A man dips mosquito nets in insect repellant in this file photo. Cambodia’s malaria record is improving, a new report says.

BETTER funding for the global fight against malaria has begun paying off with a widespread reduction in cases, according to a report issued Wednesday by the World Health Organisation (WHO).

“The World Malaria Report 2009” recognised Cambodia’s improving record on malaria, but also called the emergence of artemisinin-resistant strains in the Thai-Cambodian border area one of the “major threats to achieving global malaria control”.

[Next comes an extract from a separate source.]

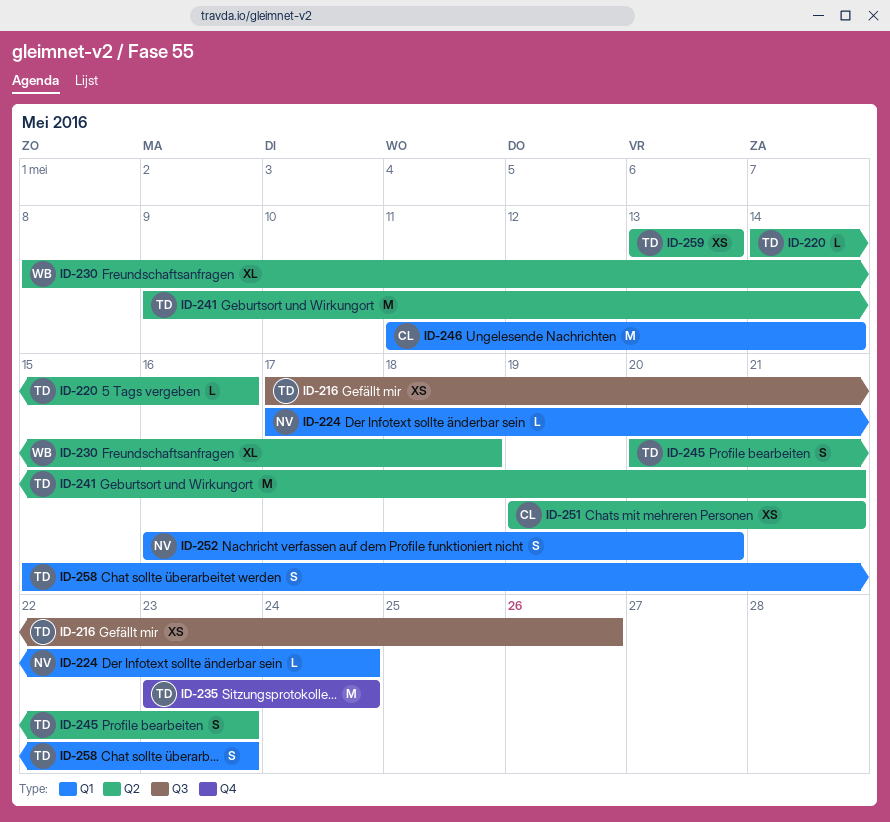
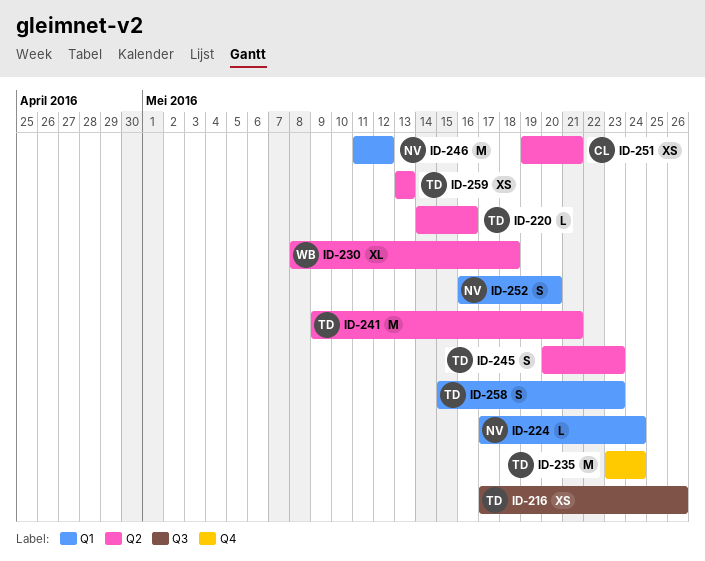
ID-246, owner: CL -> NV
ID-246, due: May 14 -> May 12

While the report urged all nations affected by the disease to “prohibit the production, marketing and distribution of counterfeit antimalarial medicines”, its country profile for Cambodia did not mention the issue, which has been tied to drug-resistance since attention was first drawn to the border region this summer.

Instead, the Cambodia entry opened with a less-frequently considered cause of infection rates and the development of resistance: demographics. “Approximately 2 million people live in or around forested areas where there is intense malaria transmission,” the report said. “Soldiers, forestry workers and gem miners are at the highest risk.”

Dr Duong Socheat, director of Cambodia’s National Malaria Centre, said that especially on the Thai-Cambodian border, these mostly poor, undereducated groups also constitute a “highly mobile population … so malaria moves very fast”.

“But it is definitely possible to contain [the new strain],” Duong Socheat said, citing the additional resources made available by a US$22.5 million grant from the Bill and Melinda Gates Foundation, which the WHO will distribute to both the Thai and Cambodian anti-malaria efforts over the next two years.

Dr Yeang Chheng, a malaria specialist at the WHO in Cambodia, was equally upbeat. “Recently the donations were cut 20 percent, but we are still able to carry out all of our programmes, no problem. It’s sustainable,” he said.